- _Work to be completed_: This task calls for copying every line of the records that includes the word "round".
╭──
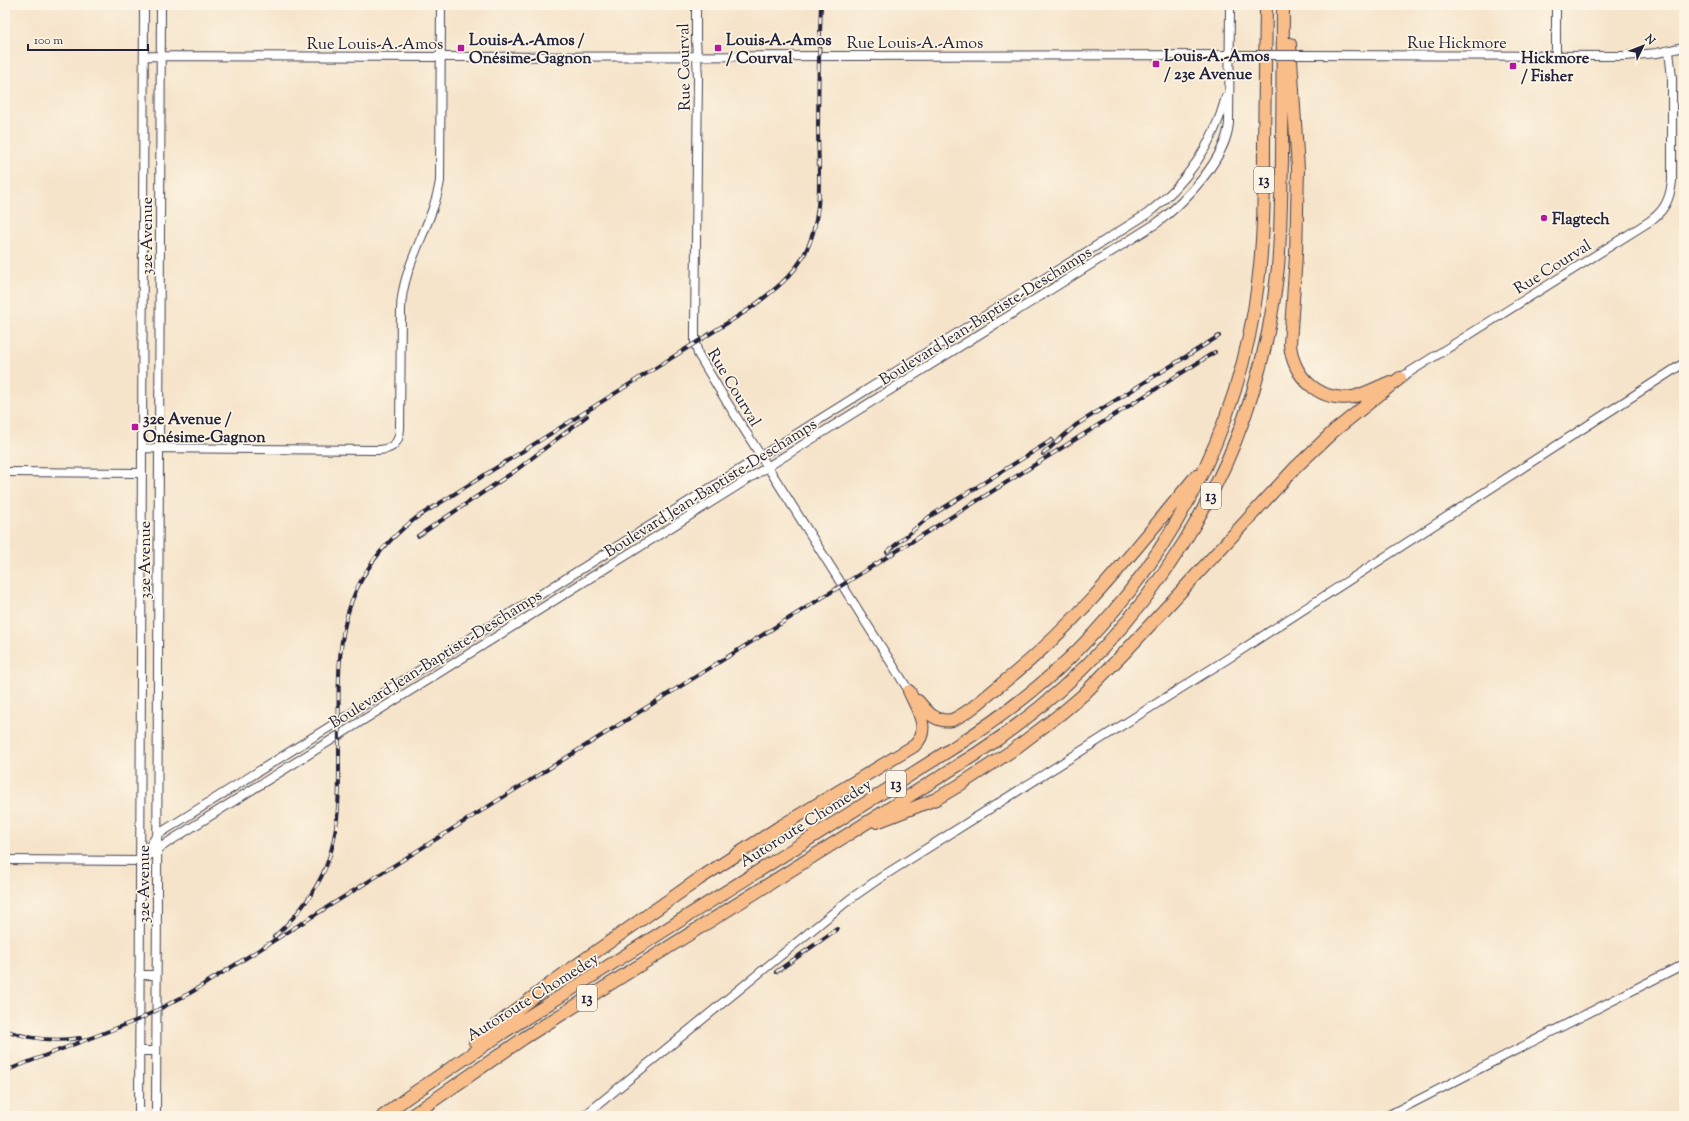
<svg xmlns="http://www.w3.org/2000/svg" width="1689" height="1121" font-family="'Sorts Mill Goudy',serif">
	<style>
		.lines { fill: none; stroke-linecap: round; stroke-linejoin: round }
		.minor-casing { stroke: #423f50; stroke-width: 10 }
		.highway-casing { stroke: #423f50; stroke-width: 14 }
		.minor { stroke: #fff; stroke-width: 8 }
		.highway { stroke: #f8bd88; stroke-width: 12 }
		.rail-casing { stroke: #22223b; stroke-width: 4 }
		.rail { stroke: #fcf5e5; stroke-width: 2.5; stroke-dasharray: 8; stroke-linecap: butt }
		.minor-bridge-casing { stroke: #423f50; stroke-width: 10; stroke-linecap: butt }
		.minor-bridge { stroke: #fff; stroke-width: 8 }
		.poi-dot { fill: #b5179e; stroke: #fcf5e5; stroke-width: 1.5 }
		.labels { text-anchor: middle; stroke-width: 3.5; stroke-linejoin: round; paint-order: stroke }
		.shield { fill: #fcf5e5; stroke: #63616e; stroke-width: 1 }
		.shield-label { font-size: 15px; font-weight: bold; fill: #22223b }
		.poi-label { font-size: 16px; font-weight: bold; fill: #22223b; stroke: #fcf5e5; text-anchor: start }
		.street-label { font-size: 16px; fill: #22223b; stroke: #fcf5e5 }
	</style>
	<rect width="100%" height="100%" fill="#fcf5e5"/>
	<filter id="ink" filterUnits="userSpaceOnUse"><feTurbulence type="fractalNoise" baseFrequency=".025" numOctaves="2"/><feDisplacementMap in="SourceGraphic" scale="8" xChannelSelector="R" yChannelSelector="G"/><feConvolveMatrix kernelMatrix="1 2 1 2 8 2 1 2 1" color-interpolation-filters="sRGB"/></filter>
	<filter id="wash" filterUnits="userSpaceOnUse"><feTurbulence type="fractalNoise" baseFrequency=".012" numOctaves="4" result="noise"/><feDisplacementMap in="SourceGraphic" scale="16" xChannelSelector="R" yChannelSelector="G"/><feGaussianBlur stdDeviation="0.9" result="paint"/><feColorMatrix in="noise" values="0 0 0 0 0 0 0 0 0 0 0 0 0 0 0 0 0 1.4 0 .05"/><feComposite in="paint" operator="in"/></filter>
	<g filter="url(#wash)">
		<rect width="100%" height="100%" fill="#f6e4ca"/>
	</g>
	<g filter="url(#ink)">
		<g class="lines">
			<defs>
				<path id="minor" d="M696 5V39L698 78 695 326V342L698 354 725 399 909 691
					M1302 55 1625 56 1657 53 1684 47
					M144 56 441 57 1254 55
					M1556 56V5
					M1400 378 1647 223C1664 212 1670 200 1672 181V78L1669 51
					M142 448 379 450C393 449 399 443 400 429L401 309C402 265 433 225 440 181L441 5
					M5 472 142 473
					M143 857 157 835 165 830 1147 214C1186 184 1213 145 1226 97
					M5 860 141 861 170 841 1157 223C1185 202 1226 159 1229 123L1230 5
					M139 975H156
					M139 1051H156
					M139 1116 144 5
					M156 1116 161 5
					M584 1116 850 899 883 876 1232 656 1684 363
					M1387 1116 1684 964"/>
				<path id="highway" d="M1290 44 1298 169 1296 255 1290 344C1293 377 1319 402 1353 397 1365 394 1378 387 1390 382
					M918 701C927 712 936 723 952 720 969 713 984 698 999 686 1076 626 1134 551 1196 476
					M877 822 936 799 958 786 1013 750 1063 712 1083 695 1127 650 1296 467 1334 431 1400 378
					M475 1042 554 981 699 879 778 828 914 746C932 730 917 709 909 691
					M383 1116 408 1097 504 1032 956 746C992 723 1026 698 1058 669 1167 569 1240 430 1258 283 1264 237 1264 192 1264 146 1265 99 1265 52 1266 5
					M411 1116 524 1038 976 754C1144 645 1258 467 1278 267 1281 231 1281 195 1282 160 1282 108 1283 57 1283 5"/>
			</defs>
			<use href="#minor" class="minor-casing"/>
			<use href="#highway" class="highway-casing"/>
			<use href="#minor" class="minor"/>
			<use href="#highway" class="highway"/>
			<defs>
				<path id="rail" d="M1043 454 1076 425 1219 336
					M418 536 515 471 587 416
					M887 552 929 517 1052 440
					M274 937C299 914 320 888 330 855 338 828 339 800 339 771 340 668 324 588 416 518L748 310C768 295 792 278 804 255 825 217 818 169 818 127 818 86 819 46 821 5
					M776 972 837 929
					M5 1030C29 1039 55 1042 80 1038
					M5 1071 140 1019 190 993 1215 352"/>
			</defs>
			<use href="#rail" class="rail-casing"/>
			<use href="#rail" class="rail"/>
			<defs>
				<path id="minor-bridge" d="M1254 55H1302"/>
			</defs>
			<use href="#minor-bridge" class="minor-bridge-casing"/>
			<use href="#minor-bridge" class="minor-bridge"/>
		</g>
	</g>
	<g class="poi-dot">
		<rect x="457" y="44" width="8" height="8" rx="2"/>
		<rect x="714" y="44" width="8" height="8" rx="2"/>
		<rect x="1152" y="60" width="8" height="8" rx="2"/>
		<rect x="1509" y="62" width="8" height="8" rx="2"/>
		<circle cx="1544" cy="218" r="4"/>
		<rect x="131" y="423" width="8" height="8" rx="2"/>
	</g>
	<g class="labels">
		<g class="shield">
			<rect x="1254" y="167" width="20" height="26" rx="3"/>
			<rect x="1201" y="483" width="20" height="26" rx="3"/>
			<rect x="886" y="771" width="20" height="26" rx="3"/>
			<rect x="577" y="985" width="20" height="26" rx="3"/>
		</g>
		<g class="shield-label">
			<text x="1264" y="185">13</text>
			<text x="1211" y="501">13</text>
			<text x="896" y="789">13</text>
			<text x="587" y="1003">13</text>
		</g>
		<g class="poi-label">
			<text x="469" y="45">Louis-A.-Amos /<tspan x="469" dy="18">Onésime-Gagnon</tspan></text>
			<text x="726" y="45">Louis-A.-Amos<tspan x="726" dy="18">/ Courval</tspan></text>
			<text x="1164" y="61">Louis-A.-Amos<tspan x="1164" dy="18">/ 23e Avenue</tspan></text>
			<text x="1521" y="63">Hickmore<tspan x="1521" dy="18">/ Fisher</tspan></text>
			<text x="1552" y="224">Flagtech</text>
			<text x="143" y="424">32e Avenue /<tspan x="143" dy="18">Onésime-Gagnon</tspan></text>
		</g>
		<g class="street-label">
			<text x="915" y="48">Rue Louis-A.-Amos</text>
			<text x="1457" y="48">Rue Hickmore</text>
			<text x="375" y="49">Rue Louis-A.-Amos</text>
			<text transform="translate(683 67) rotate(-91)" y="6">Rue Courval</text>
			<text transform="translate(146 236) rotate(-90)" y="6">32e Avenue</text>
			<text transform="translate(1552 266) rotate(-32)" y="6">Rue Courval</text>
			<text transform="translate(985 315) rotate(-32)" y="6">Boulevard Jean-Baptiste-Deschamps</text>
			<text transform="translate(735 387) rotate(59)" y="6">Rue Courval</text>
			<text transform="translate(710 487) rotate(-32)" y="6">Boulevard Jean-Baptiste-Deschamps</text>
			<text transform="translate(144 560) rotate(-90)" y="6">32e Avenue</text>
			<text transform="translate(435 658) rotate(-32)" y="6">Boulevard Jean-Baptiste-Deschamps</text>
			<text transform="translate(805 822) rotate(-32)" y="6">Autoroute Chomedey</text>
			<text transform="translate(143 884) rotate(-90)" y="6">32e Avenue</text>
			<text transform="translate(532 996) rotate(-32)" y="6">Autoroute Chomedey</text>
		</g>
	</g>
	<rect width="1689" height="1121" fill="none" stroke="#fcf5e5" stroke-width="20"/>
	<g transform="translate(1643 46) rotate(47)" stroke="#fcf5e5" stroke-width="3" paint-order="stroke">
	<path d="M0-3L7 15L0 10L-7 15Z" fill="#22223b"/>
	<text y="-6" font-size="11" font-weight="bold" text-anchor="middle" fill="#22223b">N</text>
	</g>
	<path d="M28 44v6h120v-6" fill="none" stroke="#22223b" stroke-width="2"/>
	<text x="34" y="44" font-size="12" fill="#22223b" stroke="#fcf5e5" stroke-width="3" paint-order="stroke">100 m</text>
</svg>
╰──
- _Solution to the exercise_:
		.lines { fill: none; stroke-linecap: round; stroke-linejoin: round }
		.labels { text-anchor: middle; stroke-width: 3.5; stroke-linejoin: round; paint-order: stroke }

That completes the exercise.